There is an understanding that progress in ongoing talks in Doha, a separate but parallel mediation effort with delegations from the DRC government and M23, is essential before the signing of the economic framework, the source said.

The agreement signed on Friday voiced “full support” for the Qatar-hosted talks.

It also said the DRC and Rwanda will form a joint security coordination mechanism within 30 days and implement a plan agreed last year to monitor and verify the withdrawal of Rwandan soldiers within three months.

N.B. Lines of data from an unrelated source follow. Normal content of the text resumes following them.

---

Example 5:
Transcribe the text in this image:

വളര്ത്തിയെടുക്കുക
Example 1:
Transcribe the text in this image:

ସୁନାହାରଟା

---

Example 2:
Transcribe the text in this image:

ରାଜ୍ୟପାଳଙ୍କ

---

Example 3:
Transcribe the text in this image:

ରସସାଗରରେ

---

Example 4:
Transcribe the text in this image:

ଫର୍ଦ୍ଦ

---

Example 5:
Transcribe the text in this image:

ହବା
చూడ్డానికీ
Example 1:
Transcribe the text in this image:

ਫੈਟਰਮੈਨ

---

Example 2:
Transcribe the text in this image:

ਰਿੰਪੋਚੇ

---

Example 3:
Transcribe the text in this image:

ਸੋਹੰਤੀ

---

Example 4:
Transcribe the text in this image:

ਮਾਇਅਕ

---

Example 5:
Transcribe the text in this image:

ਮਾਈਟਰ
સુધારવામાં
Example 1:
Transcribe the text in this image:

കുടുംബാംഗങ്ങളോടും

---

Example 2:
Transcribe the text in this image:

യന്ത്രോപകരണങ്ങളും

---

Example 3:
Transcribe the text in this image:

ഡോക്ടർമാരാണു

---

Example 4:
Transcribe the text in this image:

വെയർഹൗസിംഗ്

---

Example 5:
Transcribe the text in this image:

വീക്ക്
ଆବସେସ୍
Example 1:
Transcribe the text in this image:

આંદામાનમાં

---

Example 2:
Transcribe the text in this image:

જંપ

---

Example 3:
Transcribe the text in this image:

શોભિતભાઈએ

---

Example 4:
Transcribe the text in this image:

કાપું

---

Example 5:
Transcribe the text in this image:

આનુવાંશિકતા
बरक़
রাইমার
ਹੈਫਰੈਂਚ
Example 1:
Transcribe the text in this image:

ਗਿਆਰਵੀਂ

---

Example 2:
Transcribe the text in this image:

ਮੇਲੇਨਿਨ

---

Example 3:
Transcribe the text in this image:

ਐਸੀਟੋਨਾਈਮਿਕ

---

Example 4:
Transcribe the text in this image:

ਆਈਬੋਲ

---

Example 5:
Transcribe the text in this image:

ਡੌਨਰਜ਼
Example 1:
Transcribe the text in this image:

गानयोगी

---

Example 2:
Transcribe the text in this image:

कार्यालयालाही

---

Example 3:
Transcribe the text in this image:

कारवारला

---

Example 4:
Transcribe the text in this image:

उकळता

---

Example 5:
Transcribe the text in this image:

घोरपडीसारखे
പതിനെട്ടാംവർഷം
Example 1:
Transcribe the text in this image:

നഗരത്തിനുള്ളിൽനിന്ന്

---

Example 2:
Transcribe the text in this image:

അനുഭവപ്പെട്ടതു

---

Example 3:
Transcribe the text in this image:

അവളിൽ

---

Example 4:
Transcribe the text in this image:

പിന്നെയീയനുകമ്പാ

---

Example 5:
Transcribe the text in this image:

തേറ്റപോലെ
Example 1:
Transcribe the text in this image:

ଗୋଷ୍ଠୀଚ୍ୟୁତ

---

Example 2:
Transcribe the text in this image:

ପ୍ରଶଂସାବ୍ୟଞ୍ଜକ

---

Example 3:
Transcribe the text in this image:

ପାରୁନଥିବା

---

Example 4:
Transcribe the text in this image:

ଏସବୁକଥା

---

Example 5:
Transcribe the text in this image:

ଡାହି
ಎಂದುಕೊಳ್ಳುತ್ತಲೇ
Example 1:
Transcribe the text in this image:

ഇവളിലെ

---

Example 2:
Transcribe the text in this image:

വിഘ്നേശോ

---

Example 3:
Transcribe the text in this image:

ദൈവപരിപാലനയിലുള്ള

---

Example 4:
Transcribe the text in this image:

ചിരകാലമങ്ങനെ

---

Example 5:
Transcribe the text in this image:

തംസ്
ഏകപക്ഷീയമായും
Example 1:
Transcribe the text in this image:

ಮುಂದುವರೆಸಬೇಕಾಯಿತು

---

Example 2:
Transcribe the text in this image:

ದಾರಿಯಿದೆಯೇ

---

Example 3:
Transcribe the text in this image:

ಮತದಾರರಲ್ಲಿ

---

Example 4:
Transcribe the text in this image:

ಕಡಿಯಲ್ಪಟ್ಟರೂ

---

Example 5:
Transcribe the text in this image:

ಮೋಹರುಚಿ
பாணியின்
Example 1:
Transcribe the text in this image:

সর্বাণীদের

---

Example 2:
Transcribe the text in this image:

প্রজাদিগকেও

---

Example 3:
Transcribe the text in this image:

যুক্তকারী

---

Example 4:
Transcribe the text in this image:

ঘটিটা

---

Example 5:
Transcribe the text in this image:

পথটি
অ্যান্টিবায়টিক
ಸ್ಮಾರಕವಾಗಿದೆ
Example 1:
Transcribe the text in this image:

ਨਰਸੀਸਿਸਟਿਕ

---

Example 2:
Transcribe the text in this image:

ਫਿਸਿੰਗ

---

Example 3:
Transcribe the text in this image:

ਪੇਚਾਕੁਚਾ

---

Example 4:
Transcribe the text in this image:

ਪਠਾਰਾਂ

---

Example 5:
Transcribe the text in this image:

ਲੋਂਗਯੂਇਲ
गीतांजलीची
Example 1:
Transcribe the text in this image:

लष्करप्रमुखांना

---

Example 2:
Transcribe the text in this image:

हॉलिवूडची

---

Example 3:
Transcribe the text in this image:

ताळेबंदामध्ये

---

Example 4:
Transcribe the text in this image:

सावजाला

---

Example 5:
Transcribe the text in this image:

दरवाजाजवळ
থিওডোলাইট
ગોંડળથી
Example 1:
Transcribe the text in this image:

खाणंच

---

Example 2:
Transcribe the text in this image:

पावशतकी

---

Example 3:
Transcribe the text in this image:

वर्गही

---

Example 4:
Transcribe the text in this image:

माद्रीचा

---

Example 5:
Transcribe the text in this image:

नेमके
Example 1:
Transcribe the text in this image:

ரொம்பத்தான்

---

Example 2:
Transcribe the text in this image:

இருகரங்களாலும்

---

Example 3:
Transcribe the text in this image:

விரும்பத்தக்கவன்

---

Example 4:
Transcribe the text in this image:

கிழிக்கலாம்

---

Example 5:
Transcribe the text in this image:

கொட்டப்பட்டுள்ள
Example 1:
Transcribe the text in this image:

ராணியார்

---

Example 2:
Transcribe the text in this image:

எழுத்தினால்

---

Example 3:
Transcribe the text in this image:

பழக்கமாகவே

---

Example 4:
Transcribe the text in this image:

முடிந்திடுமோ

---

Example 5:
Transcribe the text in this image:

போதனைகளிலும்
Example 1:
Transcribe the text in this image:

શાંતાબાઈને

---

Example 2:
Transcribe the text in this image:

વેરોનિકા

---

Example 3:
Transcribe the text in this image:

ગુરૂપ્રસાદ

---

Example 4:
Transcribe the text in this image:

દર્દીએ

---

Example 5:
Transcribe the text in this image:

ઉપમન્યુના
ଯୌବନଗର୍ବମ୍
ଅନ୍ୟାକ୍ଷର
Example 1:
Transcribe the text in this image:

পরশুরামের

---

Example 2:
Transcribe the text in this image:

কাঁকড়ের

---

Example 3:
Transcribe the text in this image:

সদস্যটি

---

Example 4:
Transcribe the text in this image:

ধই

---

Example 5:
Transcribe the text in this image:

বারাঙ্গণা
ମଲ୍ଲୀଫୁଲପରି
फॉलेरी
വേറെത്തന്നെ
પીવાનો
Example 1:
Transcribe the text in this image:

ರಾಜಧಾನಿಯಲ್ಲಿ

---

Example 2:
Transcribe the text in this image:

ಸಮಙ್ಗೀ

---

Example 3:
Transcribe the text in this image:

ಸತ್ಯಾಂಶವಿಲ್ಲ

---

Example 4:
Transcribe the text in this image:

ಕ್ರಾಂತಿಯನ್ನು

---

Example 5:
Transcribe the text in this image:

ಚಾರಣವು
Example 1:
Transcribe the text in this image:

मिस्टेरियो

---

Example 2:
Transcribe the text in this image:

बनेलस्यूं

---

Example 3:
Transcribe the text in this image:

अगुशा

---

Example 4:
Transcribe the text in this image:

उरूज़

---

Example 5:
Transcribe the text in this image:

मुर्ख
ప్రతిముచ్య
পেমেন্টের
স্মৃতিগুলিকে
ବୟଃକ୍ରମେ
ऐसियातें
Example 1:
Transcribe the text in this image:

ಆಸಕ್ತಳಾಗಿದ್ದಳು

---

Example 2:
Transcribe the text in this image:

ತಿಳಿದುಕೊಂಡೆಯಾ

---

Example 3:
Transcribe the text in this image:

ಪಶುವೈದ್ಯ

DRC military operations targeting the Democratic Forces for the Liberation of Rwanda (FDLR), a DRC-based armed group that includes remnants of Rwanda's former army and militias that carried out the 1994 genocide, are meant to conclude over the same time frame. Reuters reported on Thursday that DRC  negotiators had dropped an earlier demand that Rwandan troops immediately leave eastern DRC, paving the way for the signing ceremony on Friday.

The DRC, UN and Western powers said Rwanda is supporting M23 by sending troops and arms.

Rwanda has long denied helping M23, saying its forces are acting in self-defence against the DRC's army and ethnic Hutu militiamen linked to the 1994 Rwandan genocide, including the FDLR.

“This is the best chance we have at a peace process for the moment despite all the challenges and flaws,” said Jason Stearns, a political scientist at Simon Fraser University in Canada who specialises in Africa's Great Lakes region.

Similar formulas have been attempted before, Stearns said, and “it will be up to the US, as they are the godfather of the deal, to make sure both sides abide by the terms”.

The agreement signed on Friday said Rwanda and the DRC will de-risk mineral supply chains and establish value chains “that link the countries, in partnership, as appropriate, with the US and US investors”.

The terms carry “a strategic message: securing the east also means securing investments”, said Tresor Kibangula, a political analyst at the DRC's Ebuteli research institute.

He said “it remains to be seen whether this economic logic will suffice” to end the fighting.